This is a writer’s blog. When I write stuff here its supposed to be about writing, or being a poet, or poetry events. But sometimes life and work gets all jumbled up. A few weeks ago, Me and Nuala got the news that we were successful in our application for Arts Council England and British Council funding for taking our show ‘Folly‘ to the Adelaide Fringe. One of the most exciting and overwhelming bits of new I’ve ever got.
For me, the funding means being able to produce the show properly, which means more to me than I can articulate in words, especially after a year of us both working on Folly for no money, begging/borrowing/ stealing favours from generous friends and strangers alike to make it happen. I would have done the same at The Adelaide Fringe- we were coming here anyway, funding or no funding. I would have flyered my way around the city with photocopied posters and done shows to whomever we encourage through the door with no publicity budget… but the funding means being able to buy a little bit of advertising space on the fringe website, it means being able to pay a working artist to design our posters and flyers, and most importantly it buys us time- time for rehearsals and time for publicity. The thing I find hardest about being a self-employed artist (and this is an observation, not a whinge) is making to time to actually create, develop and try to promote your work, in between replying to a million emails, organising and negotiating money and time on behalf of your yourself, and trying to earn enough to feed and shelter your arty-farty little self. So, the grant makes those extra, developmental things possible, and I feel endlessly, overwhelmingly grateful and excited.

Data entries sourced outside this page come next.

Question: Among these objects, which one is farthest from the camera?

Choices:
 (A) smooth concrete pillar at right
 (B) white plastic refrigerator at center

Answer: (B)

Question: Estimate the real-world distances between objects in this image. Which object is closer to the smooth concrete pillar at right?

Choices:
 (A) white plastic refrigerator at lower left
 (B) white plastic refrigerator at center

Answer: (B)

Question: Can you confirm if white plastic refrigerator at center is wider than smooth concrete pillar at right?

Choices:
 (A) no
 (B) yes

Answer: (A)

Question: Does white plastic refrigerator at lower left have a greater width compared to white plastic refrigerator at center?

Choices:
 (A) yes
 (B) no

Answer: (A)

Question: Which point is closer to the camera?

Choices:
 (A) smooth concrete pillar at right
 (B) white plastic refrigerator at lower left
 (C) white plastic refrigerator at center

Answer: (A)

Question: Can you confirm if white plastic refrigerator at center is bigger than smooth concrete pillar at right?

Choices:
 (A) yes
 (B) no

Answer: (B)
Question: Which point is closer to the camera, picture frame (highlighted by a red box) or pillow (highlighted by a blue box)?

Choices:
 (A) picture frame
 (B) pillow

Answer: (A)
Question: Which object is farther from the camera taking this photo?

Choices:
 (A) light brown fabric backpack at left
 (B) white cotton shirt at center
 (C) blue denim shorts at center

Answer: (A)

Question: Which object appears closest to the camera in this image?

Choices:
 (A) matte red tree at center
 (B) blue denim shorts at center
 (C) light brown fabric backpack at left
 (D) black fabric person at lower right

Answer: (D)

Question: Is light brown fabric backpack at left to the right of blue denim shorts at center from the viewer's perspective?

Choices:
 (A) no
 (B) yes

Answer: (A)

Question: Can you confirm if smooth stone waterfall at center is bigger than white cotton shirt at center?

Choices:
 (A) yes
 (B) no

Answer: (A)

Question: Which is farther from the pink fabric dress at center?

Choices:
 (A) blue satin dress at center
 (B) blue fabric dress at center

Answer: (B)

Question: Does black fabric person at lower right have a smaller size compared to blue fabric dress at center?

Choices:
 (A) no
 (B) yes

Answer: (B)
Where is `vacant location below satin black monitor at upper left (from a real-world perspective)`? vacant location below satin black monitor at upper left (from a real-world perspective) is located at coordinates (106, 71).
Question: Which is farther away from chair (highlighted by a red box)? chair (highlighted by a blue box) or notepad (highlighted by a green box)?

Whilst we were receiving and processing this wonderful news, my dear old granddad- a WW2 veteran, butcher, long distance lorry driver and almost demonic winner of dominoes- entered the last stage of his life. I was up and down to Doncaster throughout the month before I left, to see him and spend time with my family. It is not something I can easily or confidently write about, watching someone pass away. So I won’t write about it now. But the process of saying goodbye to my granddad and laying him to rest, of grieving alongside my family, was a sharp counterpoint to the joy and anticipation of preparing for this trip to the other side of the world, for my first experience of being an international writer and performer.
If I got to choose how things work, I would have kept Gramps with us until I was old myself. I would have got right on board with his ‘one (enormous) whisky a night’ rule, sat in a arm chair next to his, watching the cricket and jabbing at things (or people) with my walking stick. But knowing things don’t work that way, I am so grateful that I got to see him cross the bar and laid to rest before I left.
It’s been a tumultuous and unusual time though. Getting this gleeful news about funding for the show, saying goodbye to my lovely gramps in the most final way, saying goodbye to all my loved ones for three months, grieving with my family, soaking up the precious and tempering love and humour of my fucking brilliant friends who pretty much hugged, bundled and giggled me onto the plane (as well as packing my bags for me- thanks Adam, sorry customs) leaving hardly any gaps for doubt or nerves to sneak through.
And now I find myself here. Warm as you like in the South Australian sun. Experiencing an Aussie Christmas with my dear friend (and Folly co-writer) Nuala and her warm, welcoming family. They genuinely barbecued the turkey on Christmas day. There’s this spooky ethereal ring around the sun. The sea is so clear you can see the sand between your toes. I haven’t worn socks for a week. Throughout January, February and March we will be performing our show, Folly, in Melbourne and at The Adelaide Fringe.
We’re here. It’s happening. What a strange couple of weeks.